Andersen’s Algorithm
It is an iterative, subset-based points-to analysis algorithm. I’ll describe the different ways to think about the constraints and derivation rules, that I’ve found to be helpful.
- p = &q:
This is the Address-of Constraint.
Here the address of q is stored to p. So q ∈ p. Where p is the pts-to set for p. - p = q:
This is the Copy Constraint.
Here both p and q are pointers (or pointers to pointers, or pointers to pointers to pointers … and so on). This is fairly intuitive. It means, the points to set of q is a subset of the points-to set of p.
In other words, p might* point to whatever q might point to, in addition to whatever else, p might already be pointing to.
In other words, because q is a subset, we can denote p ⊇ q, denoting p is a superset of q. Some texts use this notation.
In other words, p ⊇ q, lx ∈ q, then, lx ∈ p.
In other words, the points-to set of q, is copied into the points-to set of p.
Note*: I use might because points-to analysis is imprecise and overapproximated.
Note: the alphabet is used to denote both the pointer / object as well as its points-to set. The meaning is clear depending on the context. - *p = q:
This is the Assign Constraint.
Here q is a pointer (or a pointer to a pointer or so on ..) and p is a pointer-to-a-pointer (or a pointer to a pointer to a pointer and so on …). Intuitively, it means that the points-to set of q is a subset of each of the points-to sets of every element that is in points-to set for p.
In other words, every element that p might point to, might also point to whatever q might point to, in addition to whatever they might already be pointing to.
In other words, for every element e such that, p → e, e q.
In other words, *p ⊇ q, lr p, lx ∈ q , then, lx ∈ r.
In other words, the points-to set of q, is copied into every element in the points-to set of p. - p = *q:
This the Deref Constraint.
Here q is pointer-to-a-pointer (or a pointer-to-a-pointer-to-a-pointer and so on), and p is a pointer (or a pointer-to-a-pointer and so on). Intuitively it means that the points-to set of every element that q could point to, is a subset of the points-to set of p.
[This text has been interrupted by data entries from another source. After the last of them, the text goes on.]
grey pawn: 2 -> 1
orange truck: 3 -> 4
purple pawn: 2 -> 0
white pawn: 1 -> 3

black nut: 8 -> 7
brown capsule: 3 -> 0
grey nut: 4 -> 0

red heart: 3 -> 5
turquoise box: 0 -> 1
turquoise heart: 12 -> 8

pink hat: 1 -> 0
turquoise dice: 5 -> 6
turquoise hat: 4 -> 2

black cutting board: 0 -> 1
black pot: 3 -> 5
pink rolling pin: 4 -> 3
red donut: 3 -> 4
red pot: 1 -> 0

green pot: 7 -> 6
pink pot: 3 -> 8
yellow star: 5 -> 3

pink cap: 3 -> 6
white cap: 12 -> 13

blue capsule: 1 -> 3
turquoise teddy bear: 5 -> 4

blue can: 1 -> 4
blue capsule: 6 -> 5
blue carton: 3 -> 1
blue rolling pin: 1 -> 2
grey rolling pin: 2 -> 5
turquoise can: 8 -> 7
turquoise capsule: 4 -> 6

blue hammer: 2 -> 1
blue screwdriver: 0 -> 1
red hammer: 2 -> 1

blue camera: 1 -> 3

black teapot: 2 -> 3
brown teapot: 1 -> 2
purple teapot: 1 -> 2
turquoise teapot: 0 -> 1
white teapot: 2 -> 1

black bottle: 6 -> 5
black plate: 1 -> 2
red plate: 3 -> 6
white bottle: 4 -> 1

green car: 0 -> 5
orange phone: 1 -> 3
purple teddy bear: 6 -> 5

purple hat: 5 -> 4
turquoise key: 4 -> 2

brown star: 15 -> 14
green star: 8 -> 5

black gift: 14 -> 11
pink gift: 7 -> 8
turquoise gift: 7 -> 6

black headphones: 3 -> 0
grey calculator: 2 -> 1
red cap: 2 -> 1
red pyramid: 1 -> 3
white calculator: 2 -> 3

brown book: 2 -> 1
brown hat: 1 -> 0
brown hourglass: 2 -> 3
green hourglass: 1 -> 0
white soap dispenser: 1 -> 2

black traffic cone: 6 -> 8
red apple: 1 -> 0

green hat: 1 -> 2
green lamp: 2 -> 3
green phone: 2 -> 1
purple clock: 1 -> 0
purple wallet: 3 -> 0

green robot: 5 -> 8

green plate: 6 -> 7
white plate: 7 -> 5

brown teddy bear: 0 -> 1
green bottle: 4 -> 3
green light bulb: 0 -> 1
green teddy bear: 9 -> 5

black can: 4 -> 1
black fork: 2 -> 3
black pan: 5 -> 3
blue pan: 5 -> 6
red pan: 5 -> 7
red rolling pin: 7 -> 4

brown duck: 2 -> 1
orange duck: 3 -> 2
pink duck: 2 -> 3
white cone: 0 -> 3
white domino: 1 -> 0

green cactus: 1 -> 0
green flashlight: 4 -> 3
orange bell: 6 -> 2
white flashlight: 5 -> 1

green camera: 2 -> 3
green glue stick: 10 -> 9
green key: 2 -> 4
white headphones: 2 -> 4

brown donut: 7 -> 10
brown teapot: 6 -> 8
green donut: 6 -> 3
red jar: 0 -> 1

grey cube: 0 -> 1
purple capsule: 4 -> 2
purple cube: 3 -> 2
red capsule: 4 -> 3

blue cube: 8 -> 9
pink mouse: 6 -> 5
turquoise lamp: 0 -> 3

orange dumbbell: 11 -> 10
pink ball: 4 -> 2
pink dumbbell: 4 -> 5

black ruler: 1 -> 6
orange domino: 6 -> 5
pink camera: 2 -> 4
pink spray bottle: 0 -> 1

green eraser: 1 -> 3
In other words, p might point to whatever, every element that is in the points-to set for every element that might be pointed to by q.
In other words, for every element e such that, q → e, p ⊇ e.
In other words, p ⊇ *q, lr ∈ q, lx ∈ r , then, lx ∈ p.
In other words, the points-to set of every element that q might point to, is copied into the points-to set of p.
The Andersen’s Algorithm, and practically all static analysis algorithms are language-independent. For example, all languages that supports pointers and allows for pointers to be assigned and dereferenced, will work with Andersen’s Analysis.
Also, note that C programs can contain more complex statements like **p = ***q, or whatever. These have to be broken down into simpler statements via temporary variables in order to do the analysis.